The time has come for me tbh.

I had a job interview today, for a job working at Subway. Sounds like if I get it I'll be working with nice people and such, which is great. If I get it, I doubt I'll be able to fit in any time for homework at all on the weekends and how do I see anyone on the weekends I don't and how do I learn to drive I don't please summer come fucking faster.

My mom decided to bring up the topic of the Monster again today, and honestly, my walls are wearing thin at keeping out the memories.

The Monster has recently become more involved with Buttface, like, much more involved, and I knew it was coming, but I just kept denying it. Eventually, Buttface's 8th grade graduation will come and I obviously want to go. But with the Monster being involved, guess who will be there?

I know I can't keep running forever. Eventually we'll meet again, and I'm so absolutely terrified I'll break out in tears because I know she's gonna approach and try to talk to me I just know it.

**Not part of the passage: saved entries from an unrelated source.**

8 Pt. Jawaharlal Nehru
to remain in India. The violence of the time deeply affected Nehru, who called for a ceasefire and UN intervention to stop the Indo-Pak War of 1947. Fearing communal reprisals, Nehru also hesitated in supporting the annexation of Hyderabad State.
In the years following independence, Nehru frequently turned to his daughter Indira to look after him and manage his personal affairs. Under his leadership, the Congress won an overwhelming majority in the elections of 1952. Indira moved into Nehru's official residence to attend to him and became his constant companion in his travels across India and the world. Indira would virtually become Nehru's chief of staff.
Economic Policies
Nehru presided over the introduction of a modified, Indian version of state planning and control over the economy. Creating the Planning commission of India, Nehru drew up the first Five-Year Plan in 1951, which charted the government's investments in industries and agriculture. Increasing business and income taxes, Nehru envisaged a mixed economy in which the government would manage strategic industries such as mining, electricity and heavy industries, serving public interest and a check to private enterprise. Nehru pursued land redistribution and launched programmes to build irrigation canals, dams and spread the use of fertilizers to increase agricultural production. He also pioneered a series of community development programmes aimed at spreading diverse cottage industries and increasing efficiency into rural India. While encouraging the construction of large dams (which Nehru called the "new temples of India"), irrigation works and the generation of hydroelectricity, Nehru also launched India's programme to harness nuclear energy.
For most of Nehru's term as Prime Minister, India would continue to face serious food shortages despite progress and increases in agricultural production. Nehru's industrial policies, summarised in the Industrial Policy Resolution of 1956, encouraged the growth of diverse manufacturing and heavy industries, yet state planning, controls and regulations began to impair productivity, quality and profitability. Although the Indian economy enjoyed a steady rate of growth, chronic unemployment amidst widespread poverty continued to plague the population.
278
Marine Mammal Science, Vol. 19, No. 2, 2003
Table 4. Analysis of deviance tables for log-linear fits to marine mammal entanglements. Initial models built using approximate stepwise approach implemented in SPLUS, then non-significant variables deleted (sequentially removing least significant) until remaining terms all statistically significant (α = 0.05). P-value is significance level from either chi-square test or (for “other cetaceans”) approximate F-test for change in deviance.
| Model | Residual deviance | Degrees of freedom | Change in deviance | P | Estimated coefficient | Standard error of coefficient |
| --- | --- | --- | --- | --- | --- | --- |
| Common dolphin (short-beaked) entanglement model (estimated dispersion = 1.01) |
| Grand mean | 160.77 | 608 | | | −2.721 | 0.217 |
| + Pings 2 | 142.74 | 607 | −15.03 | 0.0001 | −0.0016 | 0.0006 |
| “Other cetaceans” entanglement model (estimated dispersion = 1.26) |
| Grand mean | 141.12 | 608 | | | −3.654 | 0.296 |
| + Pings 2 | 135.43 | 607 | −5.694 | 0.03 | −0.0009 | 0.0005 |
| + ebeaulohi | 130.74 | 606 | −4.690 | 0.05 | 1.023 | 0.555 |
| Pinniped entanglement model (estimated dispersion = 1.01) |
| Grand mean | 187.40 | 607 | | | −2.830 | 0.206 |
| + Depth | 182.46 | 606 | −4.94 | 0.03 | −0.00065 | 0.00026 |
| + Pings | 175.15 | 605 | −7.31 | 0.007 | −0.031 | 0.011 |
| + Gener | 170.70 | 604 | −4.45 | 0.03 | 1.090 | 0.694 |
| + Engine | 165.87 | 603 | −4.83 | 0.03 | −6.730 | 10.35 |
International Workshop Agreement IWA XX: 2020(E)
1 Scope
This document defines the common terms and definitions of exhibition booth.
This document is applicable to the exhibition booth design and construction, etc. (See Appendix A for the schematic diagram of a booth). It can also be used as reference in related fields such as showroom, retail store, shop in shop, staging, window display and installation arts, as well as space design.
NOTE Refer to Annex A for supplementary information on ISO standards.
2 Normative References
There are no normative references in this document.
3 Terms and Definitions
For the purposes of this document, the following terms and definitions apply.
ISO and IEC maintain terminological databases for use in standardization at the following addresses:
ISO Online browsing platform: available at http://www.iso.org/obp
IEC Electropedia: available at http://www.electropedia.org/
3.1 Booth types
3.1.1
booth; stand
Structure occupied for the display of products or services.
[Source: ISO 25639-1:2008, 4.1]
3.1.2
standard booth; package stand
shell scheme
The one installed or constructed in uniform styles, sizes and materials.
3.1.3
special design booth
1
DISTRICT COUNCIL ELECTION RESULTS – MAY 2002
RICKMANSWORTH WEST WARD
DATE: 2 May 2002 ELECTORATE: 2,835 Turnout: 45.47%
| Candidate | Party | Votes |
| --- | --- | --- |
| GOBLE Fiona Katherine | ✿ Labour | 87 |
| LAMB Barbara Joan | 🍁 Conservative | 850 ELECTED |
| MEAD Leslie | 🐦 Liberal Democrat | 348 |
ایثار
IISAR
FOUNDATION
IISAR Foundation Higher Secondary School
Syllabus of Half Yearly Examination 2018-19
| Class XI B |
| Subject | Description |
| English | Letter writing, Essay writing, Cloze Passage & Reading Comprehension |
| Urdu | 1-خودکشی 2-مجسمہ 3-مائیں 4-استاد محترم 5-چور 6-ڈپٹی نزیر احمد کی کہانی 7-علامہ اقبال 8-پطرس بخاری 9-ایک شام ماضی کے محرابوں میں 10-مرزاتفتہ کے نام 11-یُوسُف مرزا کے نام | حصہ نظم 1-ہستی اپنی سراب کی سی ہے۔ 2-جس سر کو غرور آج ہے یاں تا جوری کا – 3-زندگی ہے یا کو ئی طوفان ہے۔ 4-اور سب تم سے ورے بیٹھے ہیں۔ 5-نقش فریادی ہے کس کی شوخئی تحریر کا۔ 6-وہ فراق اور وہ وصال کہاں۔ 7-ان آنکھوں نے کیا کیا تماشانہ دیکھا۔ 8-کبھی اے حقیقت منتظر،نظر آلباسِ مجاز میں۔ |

I haven't seen her for fucking years obviously she's not just gonna see me and stay away.

And if I get this job at Subway (a place that the Monster and Buttface frequent quite often for dinner on their visitation), what do I do if they go there while I'm working? Do I serve her and try to move her on even if she's blocking up the line? Do I talk to my manager? Do I simply not respond?

How am I not to respond?

I'm sorry guys, my thin walls are failing. Every bad dream that wakes me up at night that she's in terrifies me, and it's all because that stuff was real. It happened. I've had a reoccurring nightmare for years of her searching for me, and I hide in the bathroom on the toilet until she comes in, searching. Every time I wake up just as she finds me, a silent scream echoing in my scratchy throat and my heart pounding.

What am I gonna do? I don't know. I'm trying to fortify the walls guys but dysphoria is dragging them down because I finally found my gender and it just decided to whip me and double me over with self hate but I'm not fallen over.

Not yet.

I don't know what to do. Sorry for spreading bad vibes guys, but I can't.